BRIEF => The entries below should be repeated exactly, with no pictures carried over.

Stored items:
>>>

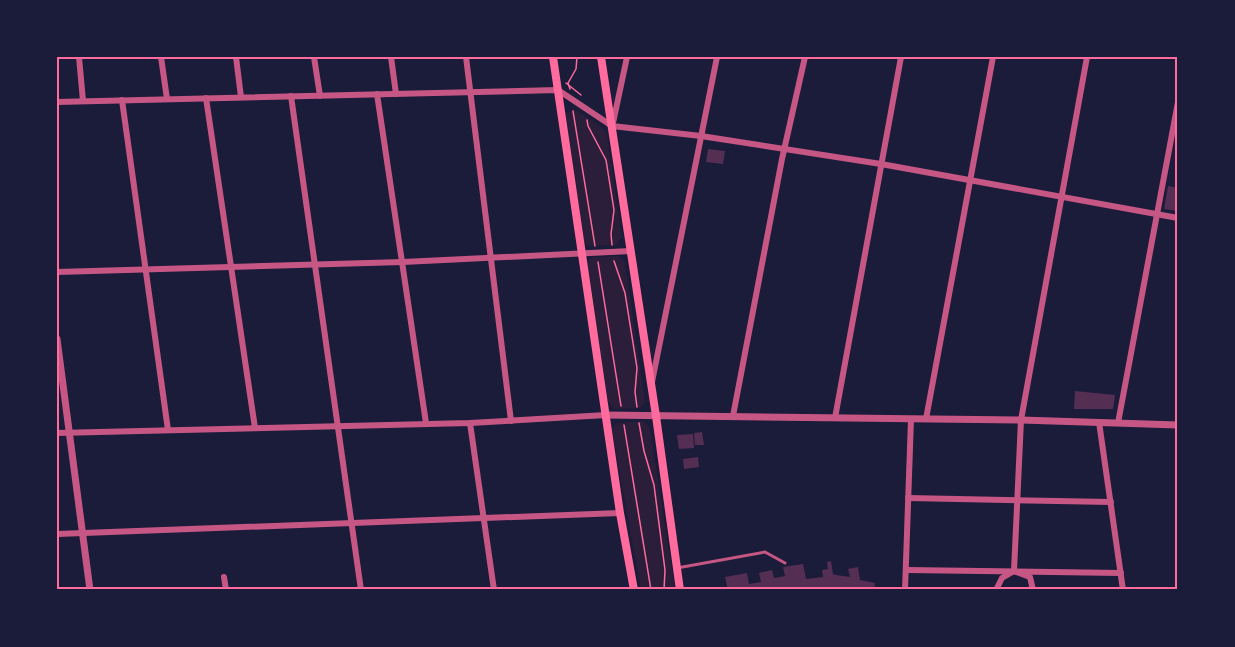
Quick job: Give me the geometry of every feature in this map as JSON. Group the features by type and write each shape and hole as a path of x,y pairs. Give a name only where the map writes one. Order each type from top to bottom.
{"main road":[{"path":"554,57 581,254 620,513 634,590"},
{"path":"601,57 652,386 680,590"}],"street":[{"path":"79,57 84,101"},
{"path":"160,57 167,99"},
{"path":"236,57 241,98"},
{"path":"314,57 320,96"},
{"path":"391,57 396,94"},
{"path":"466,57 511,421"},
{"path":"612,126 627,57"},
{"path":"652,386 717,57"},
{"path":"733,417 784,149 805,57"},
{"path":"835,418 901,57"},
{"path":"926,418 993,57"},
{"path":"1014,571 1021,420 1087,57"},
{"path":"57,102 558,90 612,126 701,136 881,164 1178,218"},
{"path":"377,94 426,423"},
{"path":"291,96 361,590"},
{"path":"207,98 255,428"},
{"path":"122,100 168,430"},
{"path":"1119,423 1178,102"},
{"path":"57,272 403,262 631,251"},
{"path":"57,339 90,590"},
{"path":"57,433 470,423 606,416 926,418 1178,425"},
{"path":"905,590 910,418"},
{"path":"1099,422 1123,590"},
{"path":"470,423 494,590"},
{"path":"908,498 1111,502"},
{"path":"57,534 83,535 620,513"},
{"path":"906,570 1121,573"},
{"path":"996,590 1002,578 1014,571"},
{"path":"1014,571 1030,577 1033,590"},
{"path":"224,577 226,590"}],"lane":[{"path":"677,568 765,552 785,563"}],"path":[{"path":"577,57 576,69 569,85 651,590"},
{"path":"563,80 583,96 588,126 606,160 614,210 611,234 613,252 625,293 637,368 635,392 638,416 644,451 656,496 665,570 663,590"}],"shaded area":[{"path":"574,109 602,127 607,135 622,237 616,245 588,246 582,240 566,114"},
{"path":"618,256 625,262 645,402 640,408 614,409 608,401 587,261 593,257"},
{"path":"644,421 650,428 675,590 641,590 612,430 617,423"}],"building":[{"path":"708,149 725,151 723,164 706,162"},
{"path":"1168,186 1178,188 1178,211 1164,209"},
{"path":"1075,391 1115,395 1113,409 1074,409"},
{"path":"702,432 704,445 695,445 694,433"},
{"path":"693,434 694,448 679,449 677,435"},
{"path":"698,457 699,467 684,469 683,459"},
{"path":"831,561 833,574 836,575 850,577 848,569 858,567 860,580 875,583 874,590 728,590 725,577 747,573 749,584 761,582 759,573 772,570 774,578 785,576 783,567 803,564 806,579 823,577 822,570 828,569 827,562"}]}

<<<

RESPONSE AREA =>
Quick job: Give me the geometry of every feature in this map as JSON. Group the features by type and write each shape and hole as a path of x,y pairs. Give a name only where the map writes one. Order each type from top to bottom.
{"main road":[{"path":"554,57 581,254 620,513 634,590"},
{"path":"601,57 652,386 680,590"}],"street":[{"path":"79,57 84,101"},
{"path":"160,57 167,99"},
{"path":"236,57 241,98"},
{"path":"314,57 320,96"},
{"path":"391,57 396,94"},
{"path":"466,57 511,421"},
{"path":"612,126 627,57"},
{"path":"652,386 717,57"},
{"path":"733,417 784,149 805,57"},
{"path":"835,418 901,57"},
{"path":"926,418 993,57"},
{"path":"1014,571 1021,420 1087,57"},
{"path":"57,102 558,90 612,126 701,136 881,164 1178,218"},
{"path":"377,94 426,423"},
{"path":"291,96 361,590"},
{"path":"207,98 255,428"},
{"path":"122,100 168,430"},
{"path":"1119,423 1178,102"},
{"path":"57,272 403,262 631,251"},
{"path":"57,339 90,590"},
{"path":"57,433 470,423 606,416 926,418 1178,425"},
{"path":"905,590 910,418"},
{"path":"1099,422 1123,590"},
{"path":"470,423 494,590"},
{"path":"908,498 1111,502"},
{"path":"57,534 83,535 620,513"},
{"path":"906,570 1121,573"},
{"path":"996,590 1002,578 1014,571"},
{"path":"1014,571 1030,577 1033,590"},
{"path":"224,577 226,590"}],"lane":[{"path":"677,568 765,552 785,563"}],"path":[{"path":"577,57 576,69 569,85 651,590"},
{"path":"563,80 583,96 588,126 606,160 614,210 611,234 613,252 625,293 637,368 635,392 638,416 644,451 656,496 665,570 663,590"}],"shaded area":[{"path":"574,109 602,127 607,135 622,237 616,245 588,246 582,240 566,114"},
{"path":"618,256 625,262 645,402 640,408 614,409 608,401 587,261 593,257"},
{"path":"644,421 650,428 675,590 641,590 612,430 617,423"}],"building":[{"path":"708,149 725,151 723,164 706,162"},
{"path":"1168,186 1178,188 1178,211 1164,209"},
{"path":"1075,391 1115,395 1113,409 1074,409"},
{"path":"702,432 704,445 695,445 694,433"},
{"path":"693,434 694,448 679,449 677,435"},
{"path":"698,457 699,467 684,469 683,459"},
{"path":"831,561 833,574 836,575 850,577 848,569 858,567 860,580 875,583 874,590 728,590 725,577 747,573 749,584 761,582 759,573 772,570 774,578 785,576 783,567 803,564 806,579 823,577 822,570 828,569 827,562"}]}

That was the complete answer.